20140621 - Filtering and Reconstruction : Points and Filtered Raster Without MSAA

Just ran across these old screen captures (open images in a new window, they are likely getting cropped), stuff I'm no longer working on, but might re-invest in sometime in the future...

Reconstruction with Points or Surfels

The above shot is a HDR monochrome image (converted to color) with a little grain and bloom, of a fractal with lots of sub-pixel geometry rendered in a 360-degree fisheye with point based reconstruction. There is an average of 2 samples/pixel (using 1 bin/pixel but 2x the screen area). The GPU keeps a tree of the scene representation which is updated based on visibility, and then bins all the leaf nodes each frame. Finally there is a reconstruction pass which takes {color, sub-pixel offset} for all the binned points and then reconstructs the scene. Reconstruction is a simple gaussian filter which does a weighted average of a neighborhood of points with weights based on distance from pixel center. For HDR pre-convert to color*rcp(luma+1) as well to remove the HDR fire-fly problem (not energy conserving), remembering to un-convert after filtering. Binning of points uses some stratified jitter so that each frame gets a slightly different collection of points for filtering. Did not use any temporal filtering. The result is a quality analog feeling reconstruction which has soothing temporal noise. Need about 2 samples/pixel for good quality if not using temporal filtering. With really good temporal filtering (see Brian Karis's talk at Siggraph) only need on average one shaded sample/pixel/frame.

Binning for the above image was done using standard point raster, everything running in the vertex shader, near null fragment shader. This works ok on NVIDIA GPUs, but I would not advise for AMD. Future forward, with GPUs which have 64-bit integer min/max atomics and ability to run a full cache-line of atomics in one clock, the binning process should be quite fast. Bin layout in cache-lines must have good 2D locality (atomics on texture not buffer). Evaluate points in groups which have good spatial locality. Ideally should hide shading operations in the shadow of atomic throughput. If not enough work to fill that shadow, then try a pre-resolve atomic collisions in shared memory. Pack pixels into 64-bits {MSB logZ, LSB color and a few bits of sub-pixel offset}. The color is stored scaled by rcp(luma+1) and uses dithering in the conversion.
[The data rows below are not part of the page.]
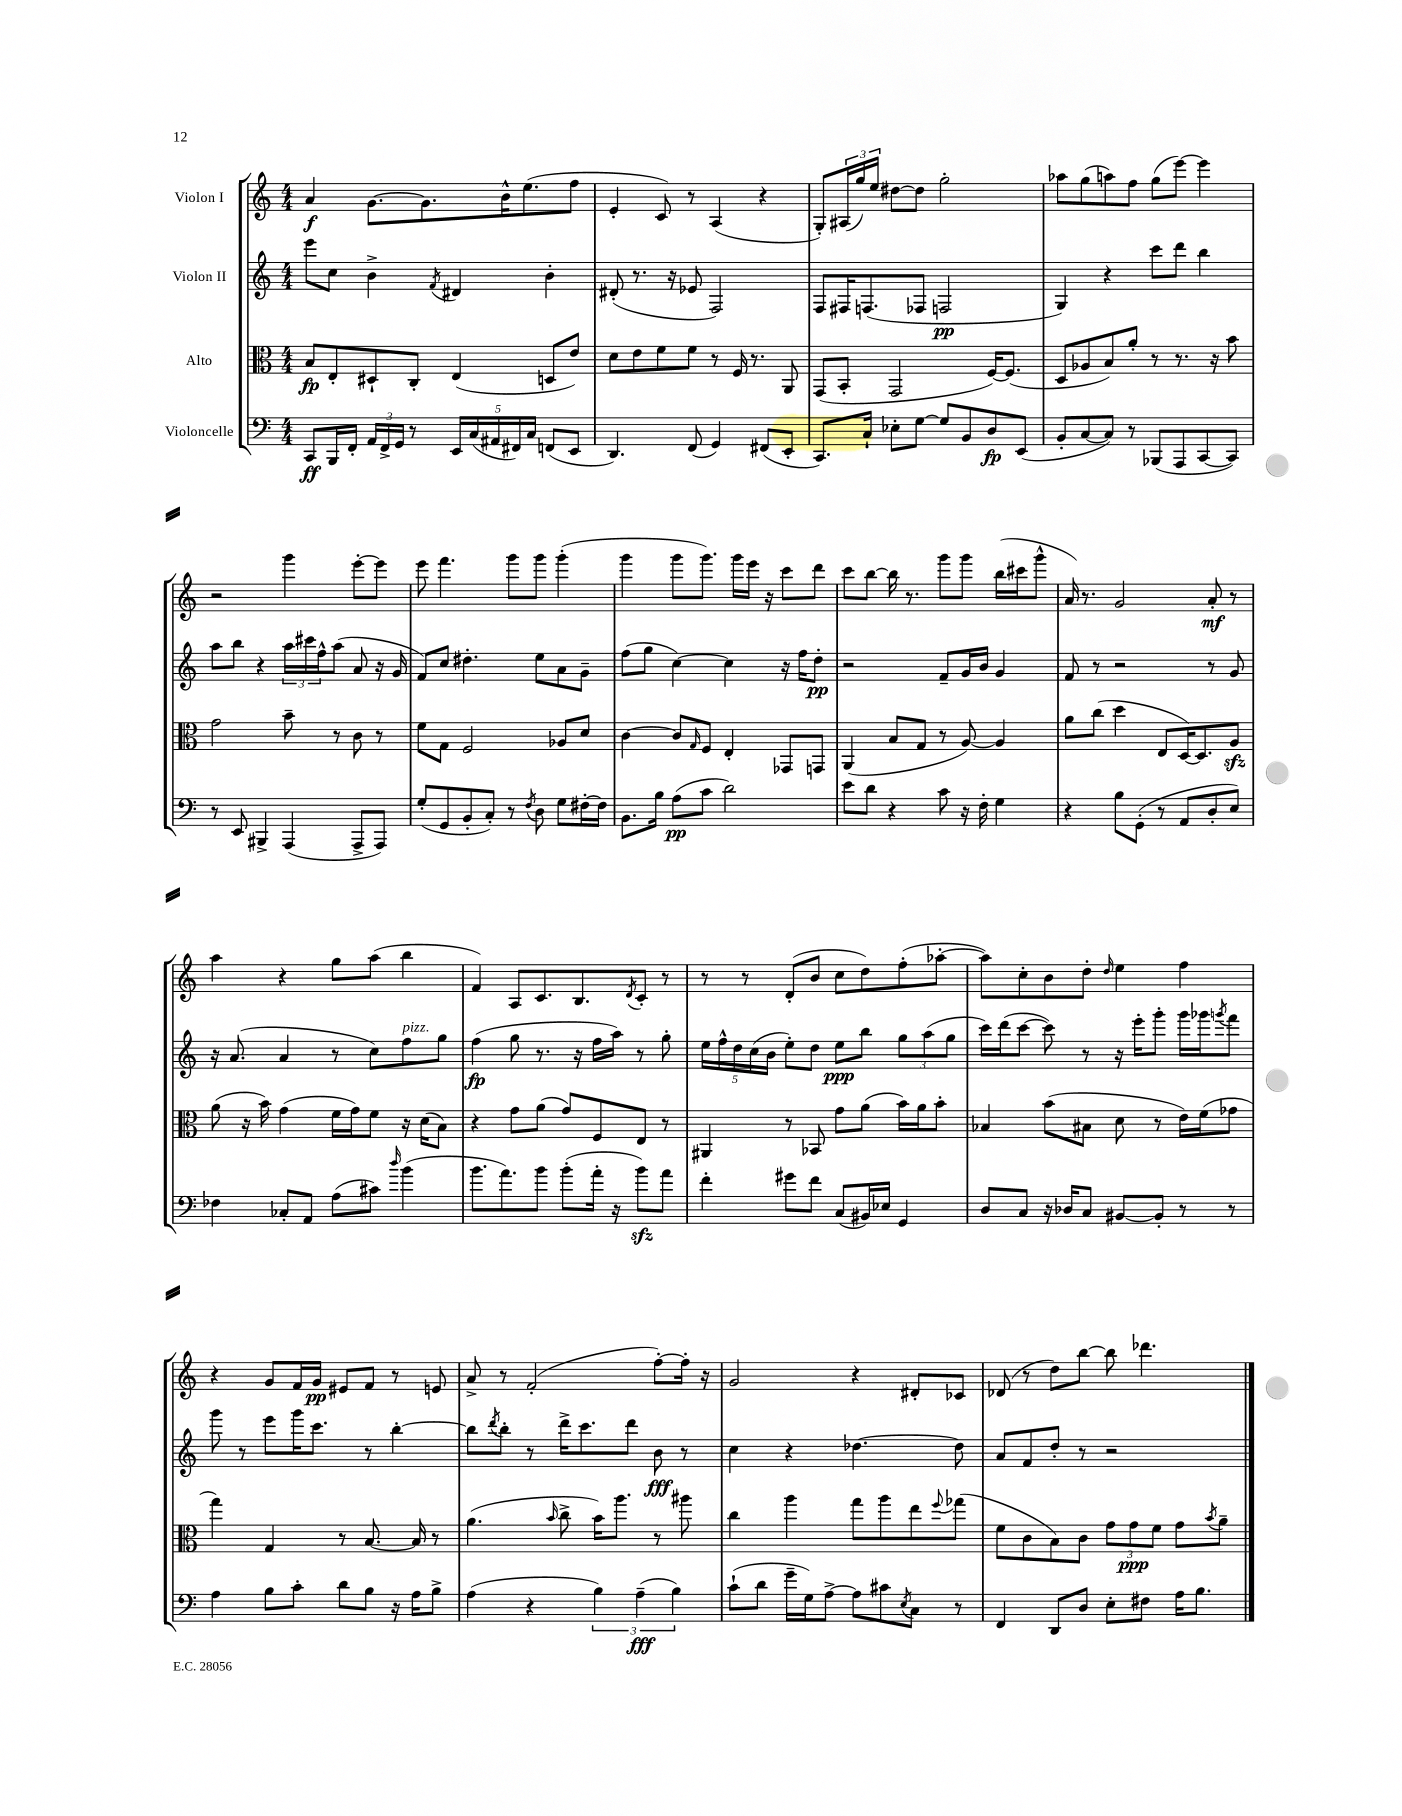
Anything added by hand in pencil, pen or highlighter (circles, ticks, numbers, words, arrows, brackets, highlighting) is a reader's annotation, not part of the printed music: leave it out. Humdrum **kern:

**kern	**kern	**kern	**kern
*staff4	*staff3	*staff2	*staff1
*clefF4	*clefC3	*clefG2	*clefG2
*k[]	*k[]	*k[]	*k[]
*M4/4	*M4/4	*M4/4	*M4/4
8CC	8B	8eee	4a
16BBB	8E'	8cc	.
16FF'	.	.	.
24AA	8D#`	4b^	[8.g
24FF^	.	.	.
24GG	.	.	.
8r	8C'	.	.
.	.	.	8.g]
.	.	8qf	.
20EE	(4E	4d#	.
(20C	.	.	.
20AA#	.	.	.
.	.	.	16b^^
20FF#)	.	.	.
.	.	.	(8.ee
20C	.	.	.
(8FF	8D	4b'	.
8EE	8e)	.	8ff
=	=	=	=
4.DD)	8d	(8d#'	4e'
.	8e	8.r	.
.	8f	.	8c)
.	.	16r	.
(8FF	8f	8e-	8r
4GG)	8r	2F)	(4A
.	16F	.	.
.	8.r	.	.
(8FF#	.	.	4r
8EE'	8AA	.	.
=	=	=	=
8.CC)	(8GG	8F	8G')
.	8BB'	16F#	(24A#
.	.	.	24gg)
16C`	.	(8.F	.
.	.	.	24ee
8E-'	2GG	.	[8dd#
[8G	.	8F-	8dd#]
8G]	.	2F	2gg'
8BB	.	.	.
8D	[16F)	.	.
.	(8.F]	.	.
(8EE	.	.	.
=	=	=	=
8BB'	8D	4G)	8aa-
[8C	8A-	.	(8gg
8C])	8B)	4r	8aa)
8r	8a'	.	8ff
(8BBB-	8r	8ccc	(8gg
8AAA	8.r	8ddd	[8eee)
[8CC	.	4bb	4eee]
.	16r	.	.
8CC])	8b	.	.
=	=	=	=
8r	2g	8aa	2r
8EE	.	8bb	.
4BBB#^	.	4r	.
(4AAA	8b~	24aa	4ggg
.	.	24ccc#	.
.	.	24ff^^	.
.	8r	(8aa	.
8AAA^	8c	8a	[8eee'
8AAA)	8r	16r	8eee]
.	.	16g	.
=	=	=	=
(8G'	8f	8f)	8eee
8GG	8G	8cc	4.fff
8BB'	2F	4.dd#'	.
8C')	.	.	.
8r	.	.	8ggg
8qF	.	.	.
8D	.	8ee	8ggg
8G	8A-	8a	(4ggg'
[16F#'	8d	8g~	.
16F#]	.	.	.
=	=	=	=
8.BB	[4c	(8ff	4ggg
.	.	8gg	.
16B	.	.	.
(8A	8c]	[4cc)	8ggg
.	16qqG	.	.
8c	8F	.	8.ggg)
2d)	4E'	4cc]	.
.	.	.	16ggg
.	.	.	16eee
.	.	.	16r
.	8GG-	16r	8ccc
.	.	16ff	.
.	8GG	8dd'	8ddd
=	=	=	=
8e	(4AA	2r	8ccc
8d	.	.	[8bb
4r	8B	.	16bb]
.	.	.	8.r
.	8G	.	.
8c	8r	8f~	8ggg
16r	[8A)	16g	8ggg
16F'	.	16b	.
4G	4A]	4g	(16bb
.	.	.	16ccc#
.	.	.	8ggg^^
=	=	=	=
4r	8a	8f	16a)
.	.	.	8.r
.	(8cc	8r	.
8B	4dd	2r	2g
(8GG'	.	.	.
8r	8E	.	.
8AA	[16D)	.	.
.	8.D]	.	.
8D'	.	8r	8a'
8E)	8A	8g	8r
=	=	=	=
4F-	(8a	16r	4aa
.	.	(8.a	.
.	16r	.	.
.	16b)	.	.
8C-'	(4g	4a	4r
8AA	.	.	.
(8A	16f	8r	8gg
.	16g)	.	.
8c#)	8f	8cc)	(8aa
16qqdd	.	.	.
(4b	16r	8ff	4bb
.	(16d	.	.
.	8B)	8gg	.
=	=	=	=
8.b	4r	(4ff	4f)
8.a)	.	.	.
.	8g	8gg	8A
8b	(8a	8.r	8.c
(8b'	8g)	.	.
.	.	16r	8.B
16a'	8F	16ff	.
16r	.	16aa)	.
.	.	.	8qd
8b)	8E	8r	8c'
8a	8r	8gg'	8r
=	=	=	=
4f'	4AA#	20ee	8r
.	.	20ff^^	.
.	.	20dd	.
.	.	.	8r
.	.	(20cc	.
.	.	20b	.
8g#	8r	8ee')	(8d'
8f	8BB-	8dd	8b
(8C	8g	8ee	8cc
16BB#)	(8a	8bb	8dd)
16E-	.	.	.
4GG	16b)	12gg	(8ff'
.	16a	.	.
.	.	(12aa	.
.	8b'	.	[8aa-'
.	.	12gg	.
=	=	=	=
8D	4B-	16ccc)	8aa-])
.	.	(16ddd	.
8C	.	[8ccc	8cc'
16r	(8b	8ccc])	8b
16D-	.	.	.
8C	8B#	8r	8dd'
.	.	.	16qqdd
[8BB#	8d	16r	4ee
.	.	16eee'	.
8BB#']	8r	8ggg'	.
8r	16e)	16ggg	4ff
.	(16f	16ggg-	.
.	.	8qggg	.
8r	8g-	8fff	.
=	=	=	=
4A	4gg)	8ggg	4r
.	.	8r	.
8B	4G	8eee	8g
8c'	.	16ggg	16f
.	.	8.ccc	16g
8d	8r	.	8e#
8B	[8.B	8r	8f
16r	.	[4bb'	8r
16A	16B]	.	.
8B^	8r	.	8e
=	=	=	=
(4A	(4.a	8bb]	8a^
.	.	8qddd	.
.	.	8bb'	8r
4r	.	8r	(2f'
.	16qqb	.	.
.	8cc^	16ddd^	.
.	.	8.ccc	.
6B)	16b)	.	.
.	8.aa	.	.
.	.	8ddd	.
(6A~	.	.	.
.	8r	8b	[8ff')
6B)	.	.	.
.	8aa#	8r	16ff']
.	.	.	16r
=	=	=	=
(8c`	4cc	4cc	2g
8d	.	.	.
16g~	4aa	4r	.
16G)	.	.	.
[8A^	.	.	.
8A]	8gg	[4.dd-	4r
8c#	8aa	.	.
8qE	.	.	.
8C	8ee	.	8d#'
.	8qqff	.	.
8r	(8gg-	8dd-]	8c-
=	=	=	=
4FF	8f	8a	(8d-
.	8c	8f	8r
8DD	8B)	8dd'	8dd)
8D	8c	8r	[8bb
8E'	12g	2r	8bb]
.	12g	.	.
8F#	.	.	4.ddd-
.	12f	.	.
16A	8g	.	.
8.B	.	.	.
.	8qb	.	.
.	8a~	.	.
==	==	==	==
*-	*-	*-	*-
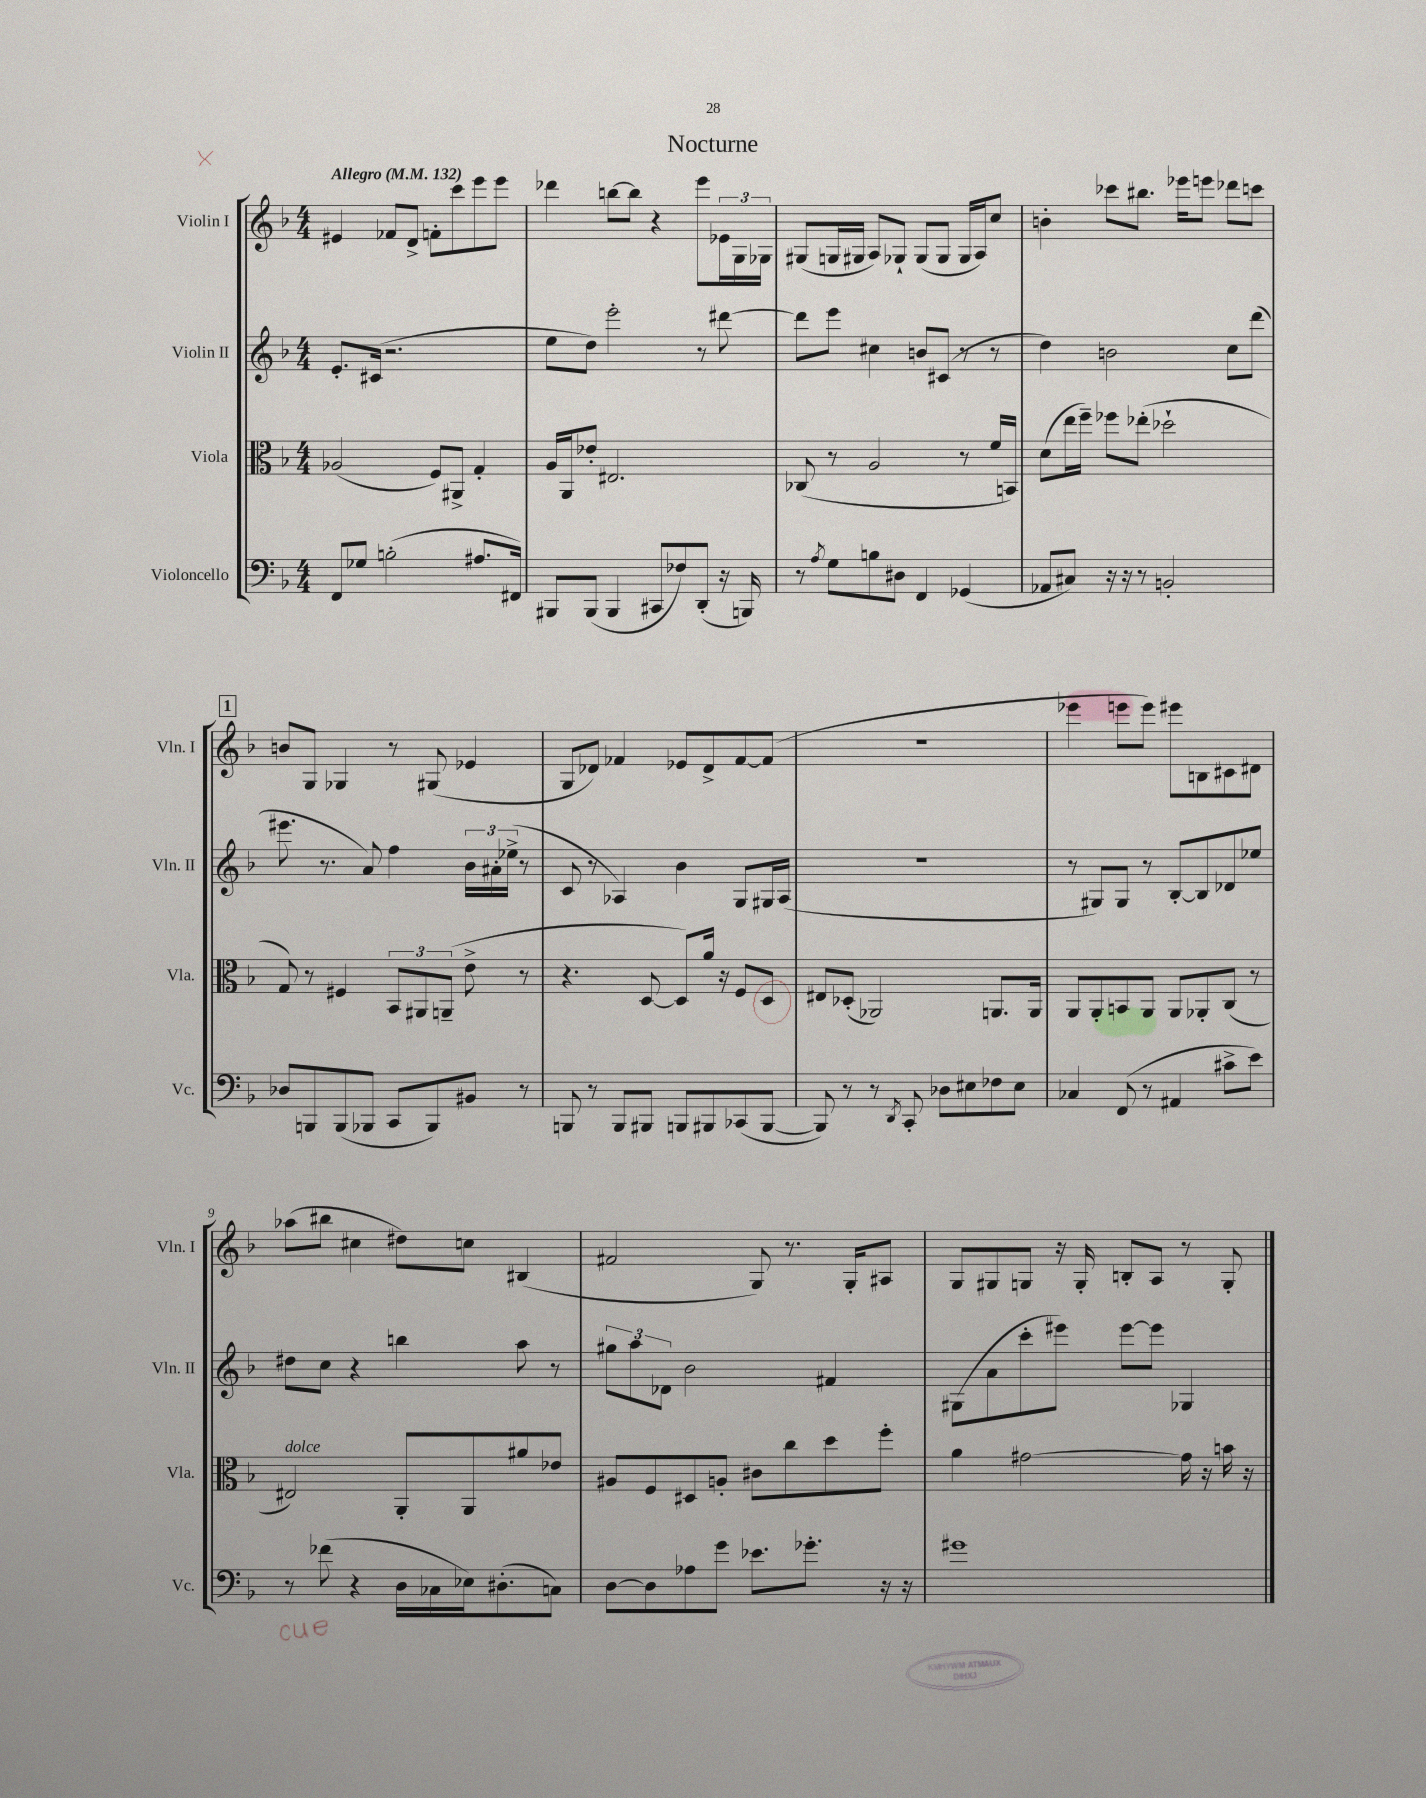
\header { title = "Nocturne" }
<<
\new StaffGroup <<
\new Staff = "s0" \with { instrumentName = "Violin I" shortInstrumentName = "Vln. I" } {
    \clef treble \key f \major \numericTimeSignature \time 4/4 \tempo "Allegro" 4 = 132
    eis'4 fes'8 d'8-> f'8-. c'''8 e'''8 e'''8 |
    des'''4 b''8~ b''8 r4 e'''8 \tuplet 3/2 { ees'16 g16 ges16 } |
    gis8( g16 gis16 a8) ges8-! ges8( ges8 ges16 a16) c''8 |
    b'4-. ces'''8 bis''8. ees'''16 e'''8 des'''8 c'''8 |
    \mark \markup { \box "1" } b'8 g8 ges4 r8 gis8( ees'4 |
    g8 des'8) fes'4 ees'8 des'8-> fes'8~ fes'8( |
    r1 |
    ees'''4 e'''8 e'''8) eis'''8 b8 cis'8 dis'8 |
    aes''8( bis''8 cis''4 dis''8) c''8 bis4( |
    fis'2 g8) r8. g16-. ais8 |
    g8 gis8 g8 r16 g16-. b8-. a8 r8 g8-. \bar "|." |
}
\new Staff = "s1" \with { instrumentName = "Violin II" shortInstrumentName = "Vln. II" } {
    \clef treble \key f \major \numericTimeSignature \time 4/4
    e'8.-. cis'16( r2. |
    e''8 d''8) e'''2-. r8 dis'''8~ |
    dis'''8 e'''8 cis''4 b'8 cis'8( r8 r8 |
    d''4) b'2 c''8 d'''8( |
    \mark \markup { \box "1" } eis'''8. r8. a'8) f''4 \tuplet 3/2 { bes'16 ais'16-. ees''16->( } r8 |
    c'8 r8 aes4) bes'4 g8 gis16 aes16( |
    R1 |
    r8 gis8) gis8 r8 bes8~-. bes8 des'8 ees''8 |
    dis''8 c''8 r4 b''4 a''8 r8 |
    \tuplet 3/2 { gis''8 a''8 des'8 } bes'2 fis'4 |
    gis8( a'8 c'''8-. eis'''8) eis'''8~ eis'''8 ges4 \bar "|." |
}
\new Staff = "s2" \with { instrumentName = "Viola" shortInstrumentName = "Vla." } {
    \clef alto \key f \major \numericTimeSignature \time 4/4
    aes2( f8) ais,8-> g4-. |
    a16 a,16 ees'8-. eis2. |
    ces8( r8 a2 r8 f'16 b,16) |
    d'8( e''16 f''16--) fes''8 ees''8-.( des''2-! |
    \mark \markup { \box "1" } g8) r8 fis4 \tuplet 3/2 { bes,8 ais,8 a,8--( } e'8-> r8 |
    r4. d8~ d8) a'16 r16 f8 d8 |
    eis8 des8-.( aes,2) a,8. a,16 |
    a,8 a,8-. b,8 a,8 a,8 aes,8-. c8( r8 |
    eis2^\markup { \italic "dolce" }) a,8-. a,8 ais'8 ees'8 |
    ais8 f8 dis8 a8-. cis'8 c''8 d''8 f''8-. |
    a'4 gis'2~ gis'16 r16 b'16 r16 \bar "|." |
}
\new Staff = "s3" \with { instrumentName = "Violoncello" shortInstrumentName = "Vc." } {
    \clef bass \key f \major \numericTimeSignature \time 4/4
    f,8 ges8 b2-.( ais8. fis,16) |
    bis,,8 bis,,8( bis,,4 cis,8 fes8) d,8-.( r16 b,,16) |
    r8 \acciaccatura { a8 } g8 b8 dis8 f,4 ges,4( |
    aes,8 cis8) r16 r16 r8 b,2-. |
    \mark \markup { \box "1" } des8 b,,8 b,,8( bes,,8 c,8 bes,,8) bis,8 r8 |
    b,,8 r8 b,,8 bis,,8 b,,8 bis,,8 ces,8( bis,,8~ |
    bis,,8) r8 r8 \acciaccatura { d,8 } c,8-. des8 eis8 fes8 eis8 |
    ces4 f,8( r8 ais,4 cis'8-> e'8) |
    r8 fes'8( r4 d16 ces16 ees16) dis8.-.( c8) |
    d8~ d8 aes8 g'8 ees'8. ges'8.-. r16 r16 |
    gis'1 \bar "|." |
}
>>
>>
Points can early out by fetching destination pixels and checking if they are more distant than the current framebuffer result. Just make sure to schedule the load early to avoid the latency problem. Can extend this theory to scene traversal and do a hierarchical z-buffer pre-pass. Render out in a compute shader anti-conservative points into the hierarchy. This process would involve culling paths in the scene graph, and appending a list of nodes (point groups) which need to get rendered. Load balancing this traversal is a challenge which is worthy of another blog post.

Common in both point based techniques and ray-marching with fixed cost/frame algorithms, is that depending on traversal cost, some percentage of screen pixels might have holes or might have fractional coverage. It is possible to hole fill leveraging temporal reprojection, also a topic worthy of another blog post.

Reconstruction with Rotated Rendering and 2x Super-Sampling

Another monochrome image (converted to color) this time of a lot of unlit boxes. This image is also using a slight image warp and some out-of-focus vignette. This was generated by rendering an average of 2x super-sampling, but rendering the frame rotated. This removes the garbage sample pattern of regular non-rotated rendering. The result with a proper reconstruction filter (I used gaussian for performance with weights based on sample distance from pixel center) is something which is similar to 3xMSAA (horizontal and vertical gradients have three visible primary steps if the frame rotation angle is chosen correctly). There is a high cost in memory for rendering rotated. However the pre-z-fill (set to near plane) pass to mask out the invisible extents is super fast.